As I have been extracting place names from medieval French texts now for about a year and the project has reached 100 texts, I can say with some certainty that on average a text contains 60-70 place names. By text, I am counting both poetry and prose, and a sustained narrative of 1500 words or more. That being said, I have excluded chronicles and histories; they have many more places in them.
Some particularly geo-dense texts I have worked with so far have included:
JoinvMo – La Vie de Saint Louis (Joinville)
RenContrR – Renart le Contrefait
BrunLatC – Le Tresor (Latini)
AquilonW – Aquilon de Baviere
AmbroiseP – L’estoire de la guerre sainte (Ambroise)
A sample visualization, colored to emphasize the imprint of a particular text within the full dataset is the following (the abbreviations in the key do not reflect those above, taken from the DEAF, and the data set used below is considerably smaller than it is now):
So now some speculations. If, in fact, there are some 2700 works composed in medieval French as ARLIMA has asserted and average numbers per text are 60-70, then we should expect somewhere between 162,000 and 189,000 total placenames. Of course, numbers will be much higher when chronicles are included.

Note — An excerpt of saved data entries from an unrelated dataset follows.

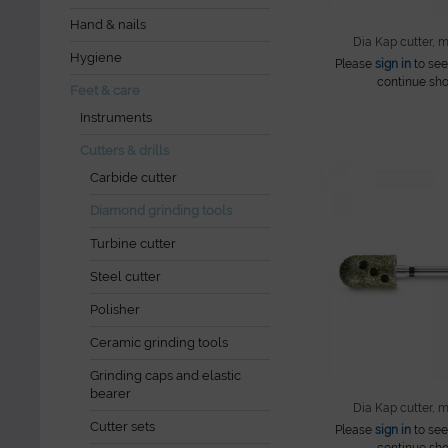
Hand & nails
Dia Kap cutter, 
Hygiene
Please
sign in
to see
continue sho
Feet & care
Instruments
Cutters & drills
Carbide cutter
Diamond grinding tools
Turbine cutter
Steel cutter
Polisher
Ceramic grinding tools
Grinding caps and elastic
bearer
Dia Kap cutter, 
Cutter sets
Please
sign in
to see
continue sho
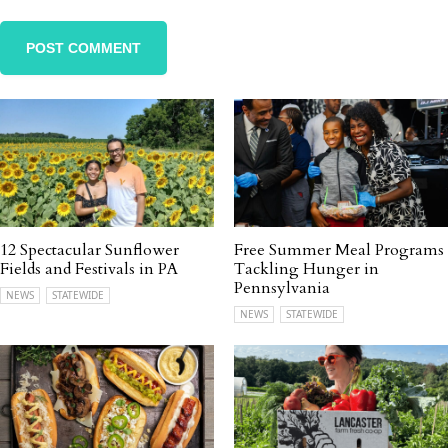
12 Spectacular Sunflower
Free Summer Meal Programs
Fields and Festivals in PA
Tackling Hunger in
Pennsylvania
NEWS
STATEWIDE
NEWS
STATEWIDE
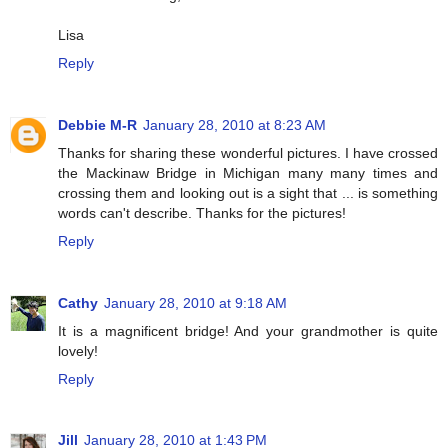
Lisa
Reply
Debbie M-R
January 28, 2010 at 8:23 AM
Thanks for sharing these wonderful pictures. I have crossed
the Mackinaw Bridge in Michigan many many times and
crossing them and looking out is a sight that ... is something
words can't describe. Thanks for the pictures!
Reply
Cathy
January 28, 2010 at 9:18 AM
It is a magnificent bridge! And your grandmother is quite
lovely!
Reply
Jill
January 28, 2010 at 1:43 PM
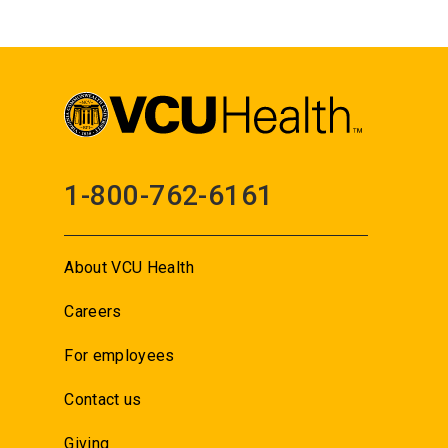
1-800-762-6161
About VCU Health
Careers
For employees
Contact us
Giving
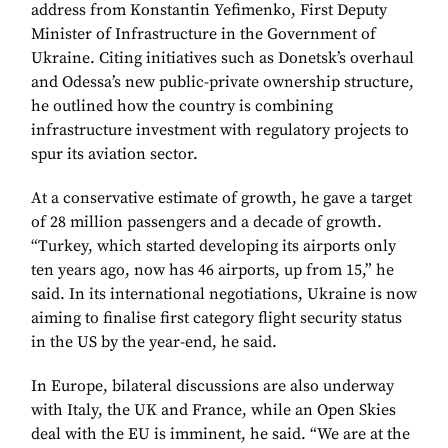
address from Konstantin Yefimenko, First Deputy
Minister of Infrastructure in the Government of
Ukraine. Citing initiatives such as Donetsk’s overhaul
and Odessa’s new public-private ownership structure,
he outlined how the country is combining
infrastructure investment with regulatory projects to
spur its aviation sector.
At a conservative estimate of growth, he gave a target
of 28 million passengers and a decade of growth.
“Turkey, which started developing its airports only
ten years ago, now has 46 airports, up from 15,” he
said. In its international negotiations, Ukraine is now
aiming to finalise first category flight security status
in the US by the year-end, he said.
In Europe, bilateral discussions are also underway
with Italy, the UK and France, while an Open Skies
deal with the EU is imminent, he said. “We are at the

The most recent visual of the entire dataset (some 5000 geo-resolved points extracted from about 100 works) created for the “Interfaces numériques” section of the Frankoromanistentag 2014 (Münster) is the following and uses a heat map-style visualization:
Remember that the data visualized here represent place names taken from an index locorum. The numbers can radically change when we actually mine texts. For example, in a spatial dataset of some 100 works “France” occurred 51 times, whereas when we mined a textbase of some 200+ texts in medieval French for the real occurrences of “France” we got 7127.